The photographs come from Ron Howard’s collaboration with Canon, Project Imaginat10n, a photo contest that began last August and yielded a pool of 91 winners. Those gems were then given to a gang of celebrity directors — Foxx, Eva Longoria, Biz Stone, Georgina Chapman, and James Murphy — meant to to be used as inspiration for short films shot with Canon cameras.

Foxx is no stranger to the director’s chair — he helmed episodes of The Jamie Foxx Show and the bizarre Nite Tales projects — nor Howard. The two first collaborated in 2009 for Foxx’s star-studded “Blame It” video, which came out of a chance meeting at President Obama’s 2008 inauguration. Foxx told us that Howard’s involvement in any project immediately elevates its status and respect, and praised his brief but memorable cameo in the video. “Ron really made that thing pop,” he says.

But for the real amateurs, those of us who don’t have run-ins with Ron Howard on Capitol Hill, there’s still hope. A conjoined film contest asks amateur shooters to select ten 10 photographs, each representing one of 10 themes, and to create their own short. Howard and his daughter, Bryce Dallas Howard, will select five winners to take home the $5,000 cash prize, but dawdling is not advised — the submission window closes on July 23.

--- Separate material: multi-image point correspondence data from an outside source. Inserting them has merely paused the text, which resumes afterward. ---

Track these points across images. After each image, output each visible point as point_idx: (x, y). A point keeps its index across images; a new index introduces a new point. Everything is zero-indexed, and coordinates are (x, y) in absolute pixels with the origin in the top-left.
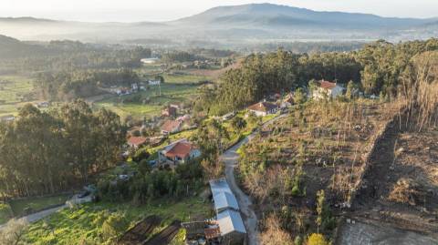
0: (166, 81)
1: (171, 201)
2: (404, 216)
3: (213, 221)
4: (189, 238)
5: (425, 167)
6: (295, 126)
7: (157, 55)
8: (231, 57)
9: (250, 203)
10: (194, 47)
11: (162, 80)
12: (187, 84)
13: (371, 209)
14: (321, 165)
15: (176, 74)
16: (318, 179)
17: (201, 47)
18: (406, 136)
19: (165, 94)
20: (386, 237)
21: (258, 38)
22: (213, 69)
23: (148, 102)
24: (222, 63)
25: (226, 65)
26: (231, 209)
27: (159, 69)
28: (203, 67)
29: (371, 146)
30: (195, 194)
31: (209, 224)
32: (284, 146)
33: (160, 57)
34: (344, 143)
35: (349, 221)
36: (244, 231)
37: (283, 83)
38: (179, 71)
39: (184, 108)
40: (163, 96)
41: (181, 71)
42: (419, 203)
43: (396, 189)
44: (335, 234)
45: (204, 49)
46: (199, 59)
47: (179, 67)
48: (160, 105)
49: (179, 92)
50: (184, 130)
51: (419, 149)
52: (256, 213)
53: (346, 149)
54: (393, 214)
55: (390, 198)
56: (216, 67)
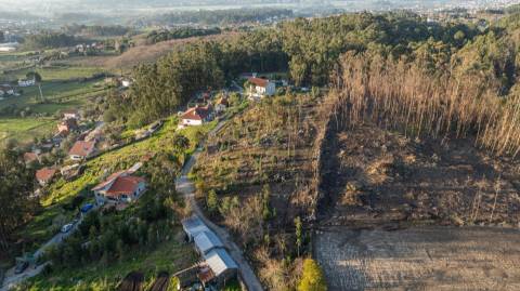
0: (43, 78)
1: (144, 252)
2: (357, 217)
3: (202, 264)
4: (184, 286)
5: (363, 167)
6: (241, 137)
7: (14, 39)
8: (126, 36)
9: (227, 235)
10: (70, 24)
11: (38, 78)
12: (77, 80)
13: (331, 216)
14: (279, 181)
15: (55, 67)
16: (281, 197)
17: (80, 23)
18: (343, 136)
19: (49, 98)
20: (347, 240)
21: (154, 7)
22: (105, 55)
23: (29, 114)
24: (117, 46)
25: (123, 48)
26: (216, 247)
27: (27, 61)
28: (92, 53)
29: (317, 152)
30: (167, 237)
31: (199, 267)
32: (239, 163)
33: (21, 41)
34: (294, 153)
35: (317, 232)
36: (235, 266)
37: (209, 79)
38: (58, 62)
39: (86, 116)
40: (48, 102)
41: (63, 62)
42: (365, 203)
43: (347, 194)
44: (311, 249)
45: (83, 27)
46: (81, 41)
47: (56, 56)
48: (48, 115)
49: (69, 93)
50: (104, 153)
51: (356, 148)
52: (237, 244)
53: (298, 159)
54: (349, 218)
55: (344, 203)
56: (110, 52)
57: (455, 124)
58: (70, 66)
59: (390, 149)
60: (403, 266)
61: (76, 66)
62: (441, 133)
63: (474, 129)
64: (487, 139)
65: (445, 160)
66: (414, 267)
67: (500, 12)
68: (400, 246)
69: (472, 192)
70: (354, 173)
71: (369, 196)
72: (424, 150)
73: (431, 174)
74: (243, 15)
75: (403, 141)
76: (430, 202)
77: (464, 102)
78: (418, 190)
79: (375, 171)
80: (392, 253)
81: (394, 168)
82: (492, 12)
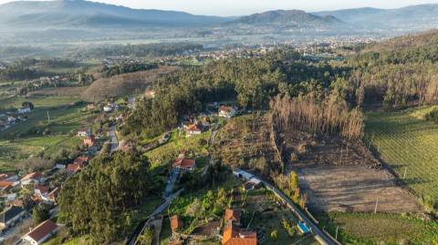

For Canon, these productions are a chance to prove their C-line of cameras worthy of a big-budget movie. For his project, Foxx tasked veteran cinematographer Anastas Michos, A.S.C., with getting the most out of the EOS C500: Shooting in 4K with rigs married to Codex recorders, Michos admits having to adjust to the new digital tools, but relished the challenge.

“When I shoot film, the film stock I use is my artistic approach,” he says “The camera I use is pretty much whatever was the most robust thing that I could bang around. The artistic choice is what film was going through. We’re now in an era when we’re choosing the aesthetics through the hardware.”

Michos, who calls Foxx “a very intuitive director,” likens the working environment to making jazz music: “We set down the standard, you know, but the direction it goes in is called by the band leader, and you just go roll with it.”

The results of Michos and Foxx’s jam sessions, a still-untitled project starring Tyrian Turner and Nichole Galicia, will be played alongside the five contest winners and the other celebrity-director films at the Canon Project Imagination Film Festival, to be held in the fall.